#iLookLikeAnEngineer – Hashtag campaign hopes to break gender stereotypes in engineering

#iLookLikeAnEngineer - Hashtag campaign hopes to break gender stereotypes in engineering

The experience of one female engineer and the power of social media is helping to dispel the myth that all engineers are men.

Thousands of women working in engineering, science and computing have tweeted photos of themselves to the hashtag #iLookLikeAnEngineer explaining what they do for a living to try and break down gender barriers that exist in their sectors.

They have been inspired by Isis Anchele, a 22-year old software engineer from San Francisco and one of four employees at a firm called OneLogin who recently appeared in recruitment ads depicting people who work at the company.  As a result of her ad, Isis says she received a lot of “positive and negative attention” – on the negative side comments were posted on social sites about her appearance and doubting her credibility as an engineer.

In response Isis took to blogging site Medium to express her shock.

She wrote: “I didn’t want or ask for any of this attention, but if I can use this to put a spotlight on gender issues in tech I consider that to be at least one win.”

She added: “This industry’s culture fosters an unconscious lack of sensitivity towards those who do not fit a certain mold. I’m sure that every other woman and non-male identifying person in this field has a long list of mild to extreme personal offenses that they’ve just had to tolerate.”

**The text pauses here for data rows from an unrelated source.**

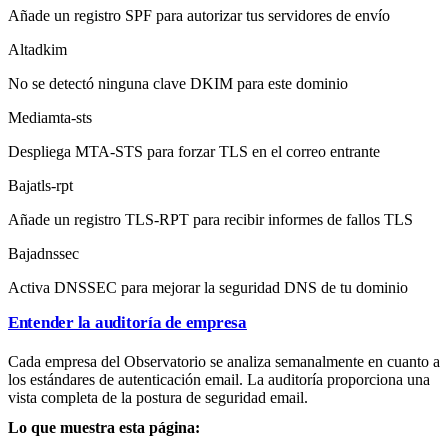
Añade un registro SPF para autorizar tus servidores de envío
Alta
dkim
No se detectó ninguna clave DKIM para este dominio
Media
mta-sts
Despliega MTA-STS para forzar TLS en el correo entrante
Baja
tls-rpt
Añade un registro TLS-RPT para recibir informes de fallos TLS
Baja
dnssec
Activa DNSSEC para mejorar la seguridad DNS de tu dominio
Entender la auditoría de empresa
Cada empresa del Observatorio se analiza semanalmente en cuanto a
los estándares de autenticación email. La auditoría proporciona una
vista completa de la postura de seguridad email.
Lo que muestra esta página:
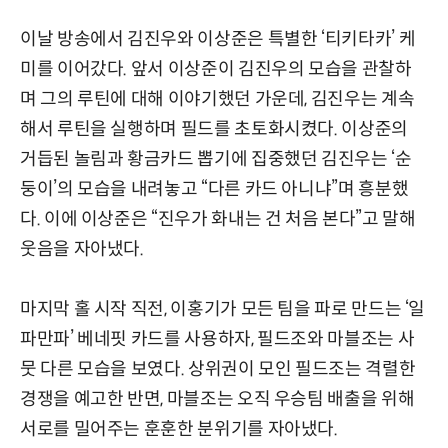
이날 방송에서 김진우와 이상준은 특별한 ‘티키타카’ 케
미를 이어갔다. 앞서 이상준이 김진우의 모습을 관찰하
며 그의 루틴에 대해 이야기했던 가운데, 김진우는 계속
해서 루틴을 실행하며 필드를 초토화시켰다. 이상준의
거듭된 놀림과 황금카드 뽑기에 집중했던 김진우는 ‘순
둥이’의 모습을 내려놓고 “다른 카드 아니냐”며 흥분했
다. 이에 이상준은 “진우가 화내는 건 처음 본다”고 말해
웃음을 자아냈다.
마지막 홀 시작 직전, 이홍기가 모든 팀을 파로 만드는 ‘일
파만파’ 베네핏 카드를 사용하자, 필드조와 마블조는 사
뭇 다른 모습을 보였다. 상위권이 모인 필드조는 격렬한
경쟁을 예고한 반면, 마블조는 오직 우승팀 배출을 위해
서로를 밀어주는 훈훈한 분위기를 자아냈다.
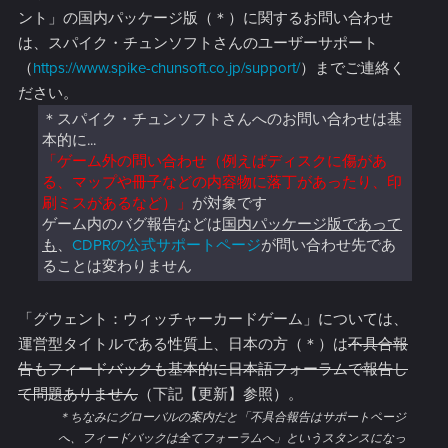
ント」の国内パッケージ版（＊）に関するお問い合わせ
は、スパイク・チュンソフトさんのユーザーサポート
（
https://www.spike-chunsoft.co.jp/support/
）までご連絡く
ださい。
＊スパイク・チュンソフトさんへのお問い合わせは基
本的に...
「ゲーム外の問い合わせ（例えばディスクに傷があ
る、マップや冊子などの内容物に落丁があったり、印
刷ミスがあるなど）」
が対象です
ゲーム内のバグ報告などは
国内パッケージ版であって
も
、
CDPRの公式サポートページ
が問い合わせ先であ
ることは変わりません
「グウェント：ウィッチャーカードゲーム」については、
運営型タイトルである性質上、日本の方（＊）は
不具合報
告もフィードバックも基本的に日本語フォーラムで報告し
て問題ありません
（下記【更新】参照）。
＊ちなみにグローバルの案内だと「不具合報告はサポートページ
へ、フィードバックは全てフォーラムへ」というスタンスになっ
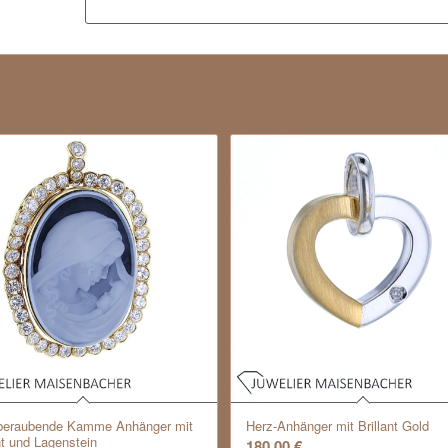
eraubende Kamme Anhänger mit
Herz-Anhänger mit Brillant Gold
nt und Lagenstein
180,00
€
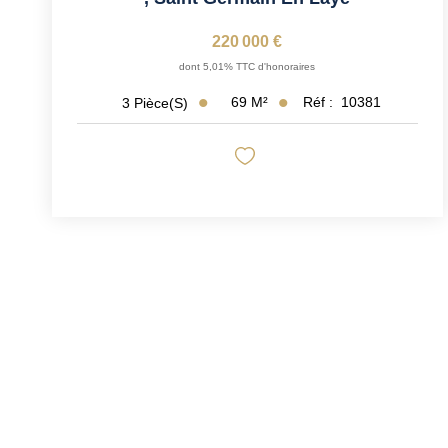
220 000 €
dont 5,01% TTC d'honoraires
69
M²
Réf :
10381
3
Pièce(s)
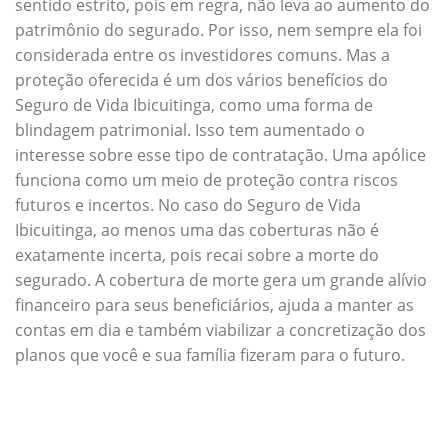
sentido estrito, pois em regra, não leva ao aumento do
patrimônio do segurado. Por isso, nem sempre ela foi
considerada entre os investidores comuns. Mas a
proteção oferecida é um dos vários benefícios do
Seguro de Vida Ibicuitinga, como uma forma de
blindagem patrimonial. Isso tem aumentado o
interesse sobre esse tipo de contratação. Uma apólice
funciona como um meio de proteção contra riscos
futuros e incertos. No caso do Seguro de Vida
Ibicuitinga, ao menos uma das coberturas não é
exatamente incerta, pois recai sobre a morte do
segurado. A cobertura de morte gera um grande alívio
financeiro para seus beneficiários, ajuda a manter as
contas em dia e também viabilizar a concretização dos
planos que você e sua família fizeram para o futuro.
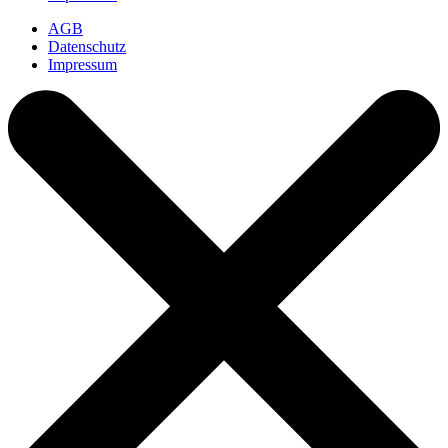
AGB
Datenschutz
Impressum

Her hashtag #iLookLikeAnEngineer has now been taken up by women engineers from across the world and Isis’ story covered by leading newspapers. Isis is also in the process of developing a team to build a website www.ilooklikeanengineer.com , where people are invited to post their stories and experiences relating to diversity issues in the tech sector.

A trawl through the #iLookLikeAnEngineer site is truly inspiring and gives a real view of the broad scope of women engineers from all disciplines working in the sector today. It can only be hoped that out of what was a negative experience for one young women engineer can come real progress in terms of changing attitudes and encouraging more women to consider engineering as a viable career.